There are very few responsible world leaders who believe that Iraqi dictator Saddam Hussein does not represent an eventual threat to the peace and security of the free world.

He has used weapons of mass destruction — chemical gas, missiles — against his enemies and has pursued the acquisition of even more, including those that could bring about nuclear or biological devastation.

He has made war against his neighbors, including an unprovoked invasion of the emirate of Kuwait — from which his forces were forcibly expelled by an international coalition. He has tortured and murdered his own people, including some of his closest advisers.

Hussein has given support to terrorist organizations that use military tactics against innocent civilians. For all that, it is Bush who is being branded as the aggressor and the bringer of war.

In many ways, the world has seen this all before.

When the Japanese moved into Manchuria and established the puppet-state of Manchuko, the League of Nations response revealed its impotence. Some blame the league’s failure on the refusal of the United States to participate; but it was the responsible “great powers” in Europe that failed to act.

They failed to act when Mussolini invaded Ethiopia and they acquiesced as Hitler’s army began its march into the Rhineland, through the Sudetenland, the rest of Czechoslovakia and into Poland.

America, which retreated back into isolation after the armistice ended the Great War, remained outside these entanglements until the empire of Japan launched a sudden and unprovoked attack on the U.S. Pacific Fleet at Pearl Harbor.

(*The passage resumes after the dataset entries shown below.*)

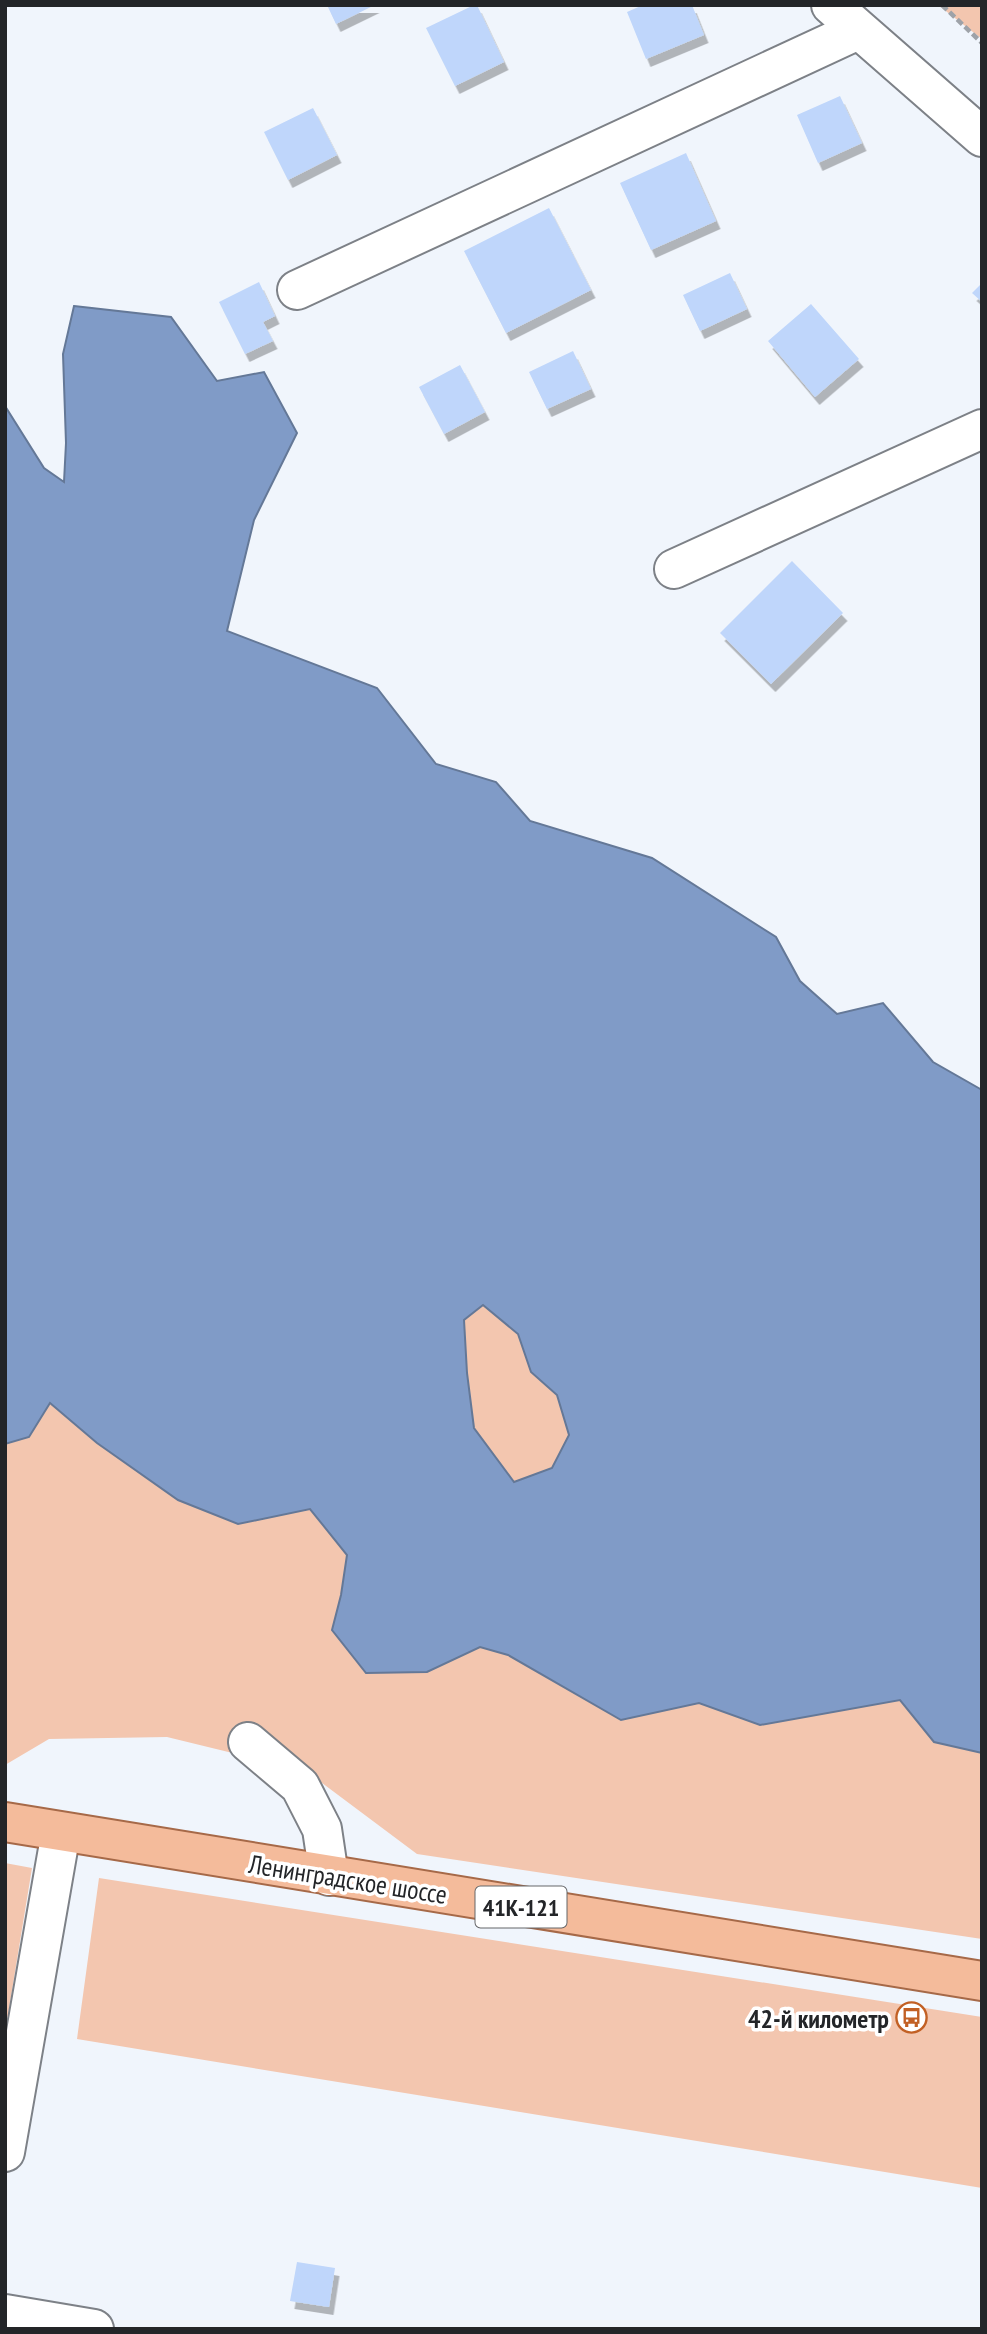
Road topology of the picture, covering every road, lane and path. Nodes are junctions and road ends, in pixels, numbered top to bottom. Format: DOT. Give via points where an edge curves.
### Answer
graph roads {
  1 [pos="942,5"];
  2 [pos="845,18"];
  3 [pos="982,43"];
  4 [pos="982,137"];
  5 [pos="297,290"];
  6 [pos="982,429"];
  7 [pos="674,569"];
  8 [pos="248,1742"];
  9 [pos="5,1822"];
  10 [pos="61,1832"];
  11 [pos="330,1876"];
  12 [pos="982,1981"];
  13 [pos="5,2152"];
  14 [pos="5,2314"];
  15 [pos="94,2329"];
  1 -- 3 [label="path"];
  2 -- 4 [label="street"];
  2 -- 5 [label="street"];
  6 -- 7 [label="street"];
  8 -- 11 [label="street" via="300,1786 322,1829"];
  9 -- 10 [label="main road, Ленинградское шоссе / 41К-121"];
  10 -- 11 [label="main road, Ленинградское шоссе / 41К-121"];
  10 -- 13 [label="street"];
  11 -- 12 [label="main road, Ленинградское шоссе / 41К-121"];
  14 -- 15 [label="street"];
}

The United States has not left the international playing field since.

America, carrying the banner of freedom, led the world in resisting Soviet expansion into the Mediterranean. America, leading the newly born United Nations, led the fight to expel North Korean and Chinese Communist aggressors from South Korea.

To prevent the nations of Southeast Asia from falling to communist-backed tyrannical regimes, the United States took on the burden unsuccessfully shouldered by the French in Vietnam. Here, America failed and with lasting consequences.

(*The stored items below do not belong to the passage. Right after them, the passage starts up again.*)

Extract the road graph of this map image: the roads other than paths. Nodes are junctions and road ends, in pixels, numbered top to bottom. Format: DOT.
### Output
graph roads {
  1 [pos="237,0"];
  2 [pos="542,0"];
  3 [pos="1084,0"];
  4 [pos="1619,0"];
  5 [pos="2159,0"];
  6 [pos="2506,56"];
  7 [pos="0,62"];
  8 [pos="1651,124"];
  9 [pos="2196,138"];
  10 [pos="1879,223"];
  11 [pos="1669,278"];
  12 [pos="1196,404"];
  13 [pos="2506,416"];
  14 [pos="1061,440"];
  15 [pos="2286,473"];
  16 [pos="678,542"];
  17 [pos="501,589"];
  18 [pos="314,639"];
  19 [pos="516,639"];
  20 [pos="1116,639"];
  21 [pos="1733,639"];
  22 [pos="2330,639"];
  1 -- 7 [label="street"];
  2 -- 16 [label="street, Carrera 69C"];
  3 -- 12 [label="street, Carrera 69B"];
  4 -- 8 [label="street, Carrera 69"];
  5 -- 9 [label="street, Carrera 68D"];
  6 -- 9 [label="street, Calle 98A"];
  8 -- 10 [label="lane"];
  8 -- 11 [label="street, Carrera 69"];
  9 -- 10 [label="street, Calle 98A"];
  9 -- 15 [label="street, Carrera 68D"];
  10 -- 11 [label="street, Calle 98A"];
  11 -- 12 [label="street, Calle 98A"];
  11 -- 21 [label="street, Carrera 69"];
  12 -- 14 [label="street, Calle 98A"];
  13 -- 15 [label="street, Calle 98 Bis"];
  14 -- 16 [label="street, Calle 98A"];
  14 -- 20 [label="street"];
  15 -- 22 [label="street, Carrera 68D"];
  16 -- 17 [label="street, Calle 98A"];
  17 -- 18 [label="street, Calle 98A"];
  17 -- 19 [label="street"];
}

But even this defeat did not force America from the battle for freedom around the world.

Now, Bush, standing for an enduring peace on behalf of the people of the United States, the people of the world and for the people of Iraq, has kept the pressure on. Many of the world’s other important states — like Germany, France and Russia — are not completely with the United States in this regard. They have adopted a posture of continued negotiation, continued discussion and continued inspection that is, eerily, like what the world saw in Europe and Asia after 1933.

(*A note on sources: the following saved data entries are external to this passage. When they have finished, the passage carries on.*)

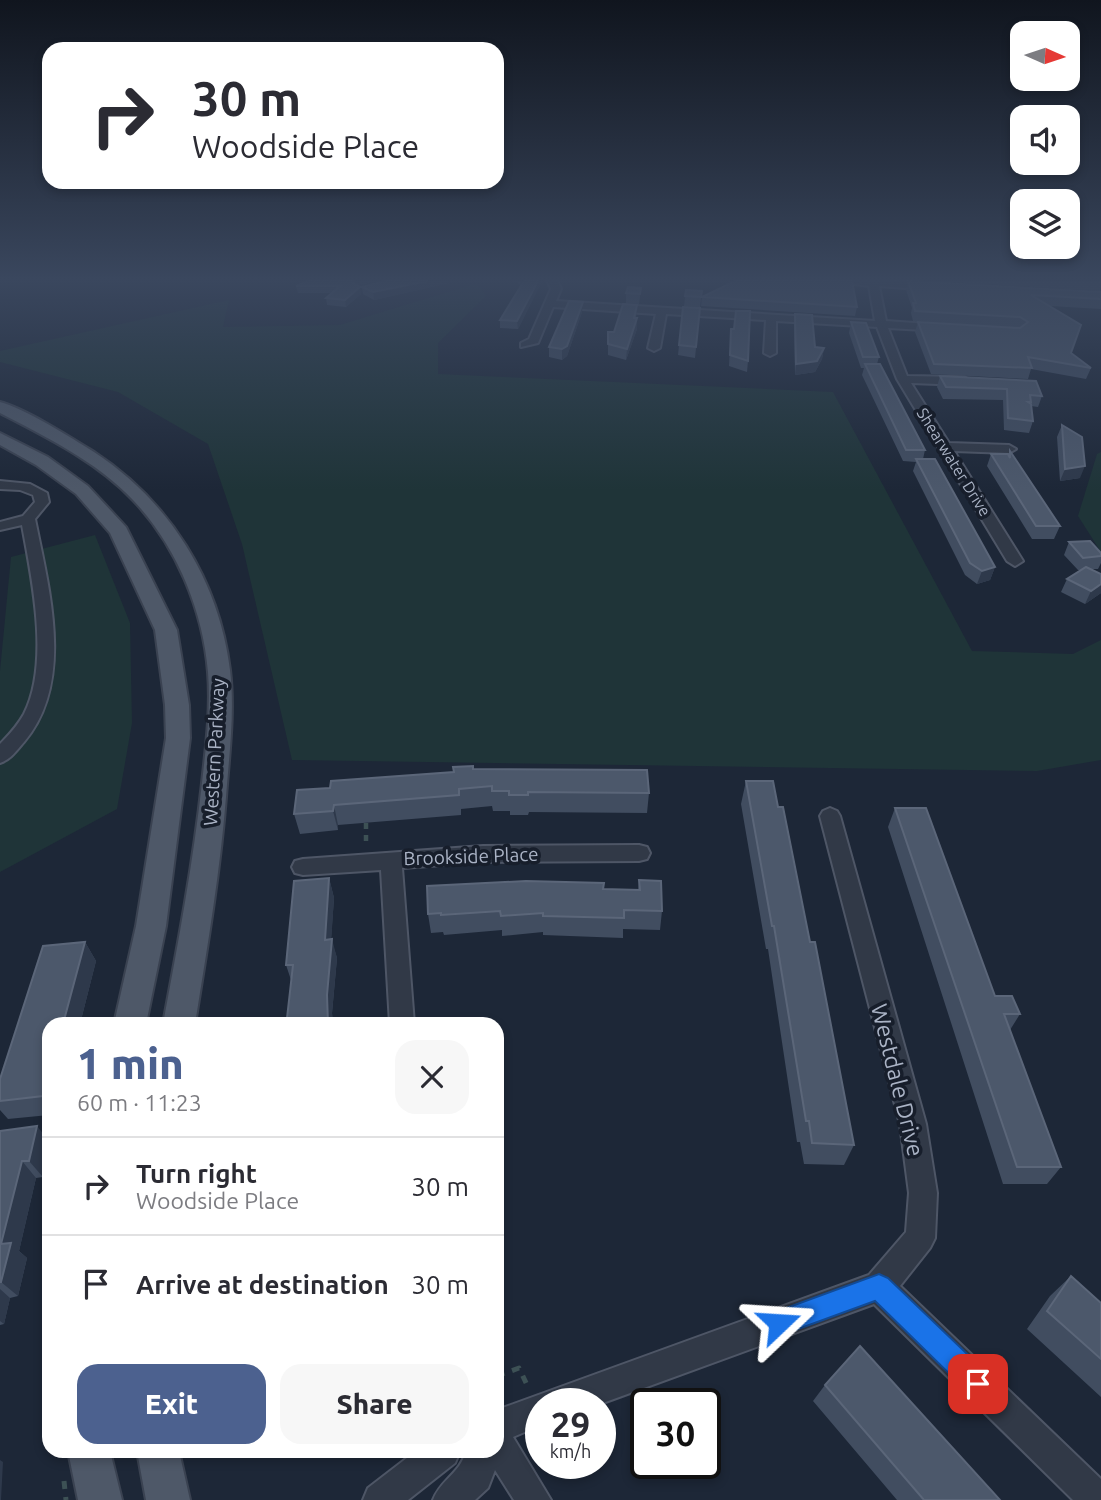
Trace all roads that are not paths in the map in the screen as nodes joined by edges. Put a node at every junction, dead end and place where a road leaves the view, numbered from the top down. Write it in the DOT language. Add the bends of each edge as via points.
graph roads {
  1 [pos="771,350"];
  2 [pos="891,350"];
  3 [pos="771,354"];
  4 [pos="902,379"];
  5 [pos="976,382"];
  6 [pos="0,407"];
  7 [pos="0,439"];
  8 [pos="944,447"];
  9 [pos="1009,449"];
  10 [pos="0,485"];
  11 [pos="28,519"];
  12 [pos="0,526"];
  13 [pos="1015,561"];
  14 [pos="0,756"];
  15 [pos="830,816"];
  16 [pos="639,853"];
  17 [pos="391,859"];
  18 [pos="303,867"];
  19 [pos="132,1017"];
  20 [pos="180,1017"];
  21 [pos="402,1017"];
  22 [pos="879,1287"];
  23 [pos="600,1388"];
  24 [pos="525,1415"];
  25 [pos="504,1424"];
  26 [pos="504,1454"];
  27 [pos="91,1458"];
  28 [pos="159,1458"];
  29 [pos="434,1458"];
  30 [pos="481,1458"];
  31 [pos="100,1500"];
  32 [pos="168,1500"];
  33 [pos="380,1500"];
  34 [pos="450,1500"];
  35 [pos="534,1500"];
  36 [pos="1098,1500"];
  1 -- 3 [label="street"];
  2 -- 4 [label="street, Shearwater Drive"];
  4 -- 5 [label="street"];
  4 -- 8 [label="street, Shearwater Drive"];
  6 -- 20 [label="main road, Western Parkway" via="67,444 130,489 174,543 204,603 219,670 220,721 209,843"];
  7 -- 19 [label="main road, Western Parkway" via="42,461 82,490 119,531 166,630 177,705 174,780"];
  8 -- 9 [label="street"];
  8 -- 13 [label="street, Shearwater Drive"];
  10 -- 11 [label="street" via="15,484 40,493 43,502"];
  11 -- 12 [label="street"];
  11 -- 14 [label="street" via="45,625 44,673 37,708"];
  15 -- 22 [label="street, Westdale Drive" via="913,1124 923,1193 920,1238"];
  16 -- 17 [label="street, Brookside Place"];
  17 -- 18 [label="street, Brookside Place"];
  17 -- 21 [label="street"];
  22 -- 23 [label="street"];
  22 -- 36 [label="street"];
  24 -- 25 [label="street"];
  26 -- 35 [label="street"];
  27 -- 31 [label="main road"];
  28 -- 32 [label="main road"];
  29 -- 33 [label="street"];
  30 -- 34 [label="street" via="475,1476"];
}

The principle difference between the two eras is, perhaps, that the destruction that the Imperial Japanese Army or Nazi Panzer divisions could bring about in weeks or years can now be achieved in hours or minutes. And it no longer takes the resources of a nation-state to bring that level of destruction to pass; a small group of determined men and women who can find the financial and technological resources can bring about mass destruction.

Anyone who doubts this should re-examine the footage of the carnage of Sept. 11, 2001.

The question is not “Who is for peace?” The question is “Who is for freedom and who is against it?” What the president called “a cancer inside Iraq” will, left unchecked, spread throughout the world.

No one should speak again of “a rush to war.” As the president outlined clearly in his remarks Thursday night, he is not for war. He is not, as some would have the world believe, a cowboy. He is for peace — but a meaningful peace — one that may only come about as a result of war.